Message par eric draven »

Chose peu banale car ce soir Eric vous propose une retrospective inhabituelle. Exit les jeunes bimbo boys le temps d'une escapade vers d'autres horizons plus glamour.
Si Proust aimait faire un tour du coté de chez Swan, Eric va de temps à autres visiter les Eternelles, ces déesses italiennes qui ont fait l'âge d'or du cinéma transalpin, ces grâces divines et inacessibles qui s'étalent en N/B en froides voluptés.

Pour ouvrir le bal, celle qui fut l'incarnation de la beauté mystère sous ce port altier, mélant la melancolie à la douceur apaisante de la glace, celle qui incarna la cruauté, personnalisa le fascisme dans tout ce qu'il a de plus innommable, ce fascisme qu'elle connut et qui brisa sa carrière..
Inoubliable dans SALO, le film UNIQUE et ULTIME, l'oeuvre culte d'Eric où elle brille dans la peau de la plus terribles des 4 narratrices: CATERINA BORATTO 8) 8)
• • •
-- Travail demandé --
Extrayez mot pour mot du message sur les actrices italiennes le passage qui va de « Si Proust aimait » jusqu'à « brisa sa carrière.. » inclus.

-- Données présentées --
• • •
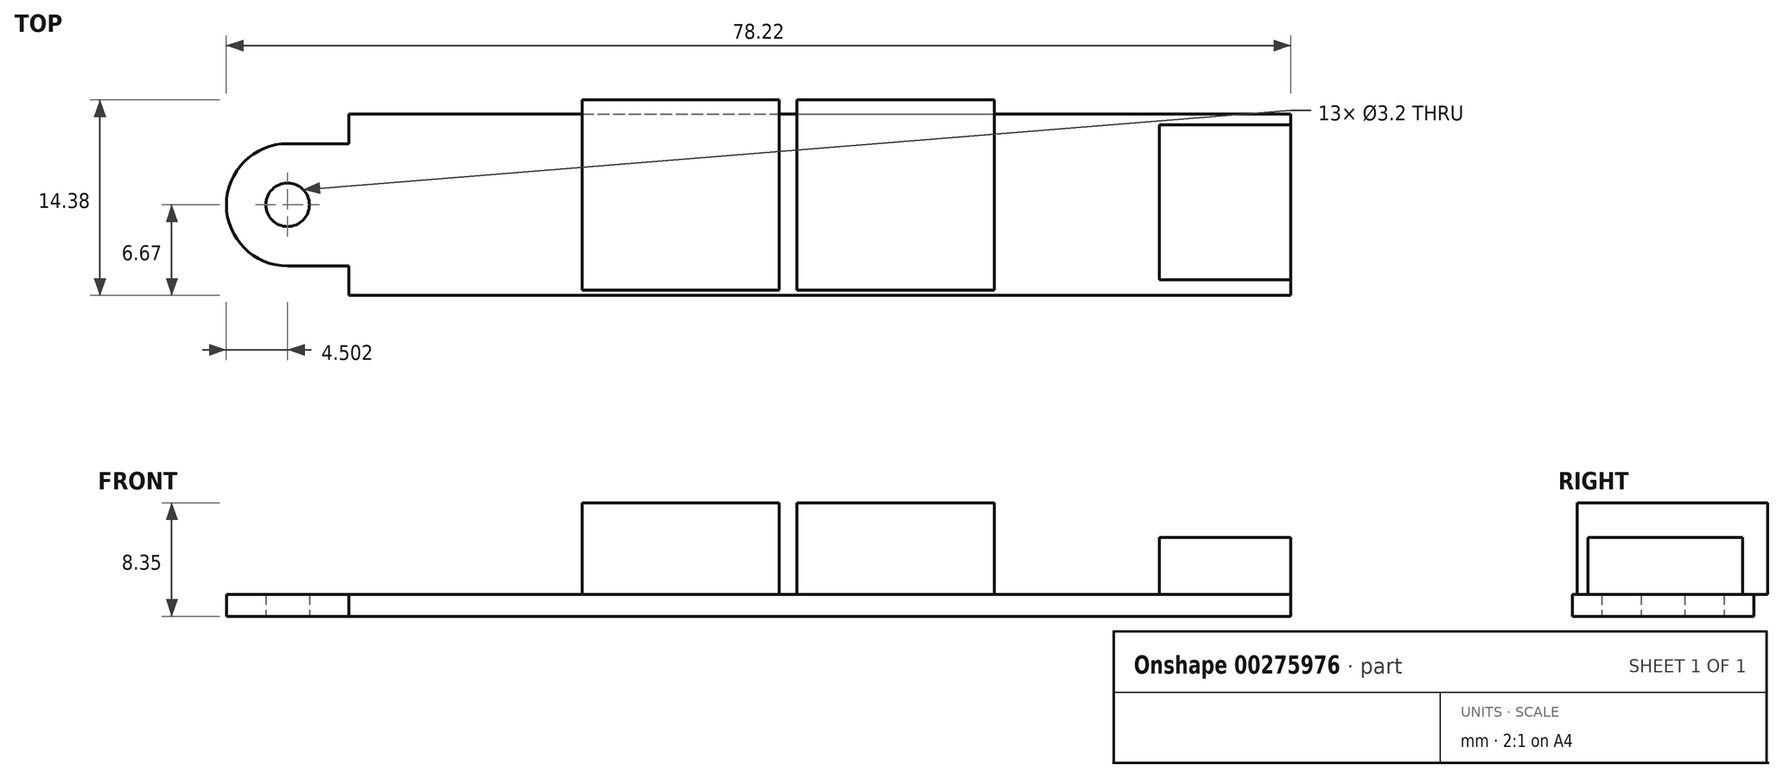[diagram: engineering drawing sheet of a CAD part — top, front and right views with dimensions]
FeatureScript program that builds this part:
• • •
-- Réponse --
Si Proust aimait faire un tour du coté de chez Swan, Eric va de temps à autres visiter les Eternelles, ces déesses italiennes qui ont fait l'âge d'or du cinéma transalpin, ces grâces divines et inacessibles qui s'étalent en N/B en froides voluptés.

Pour ouvrir le bal, celle qui fut l'incarnation de la beauté mystère sous ce port altier, mélant la melancolie à la douceur apaisante de la glace, celle qui incarna la cruauté, personnalisa le fascisme dans tout ce qu'il a de plus innommable, ce fascisme qu'elle connut et qui brisa sa carrière..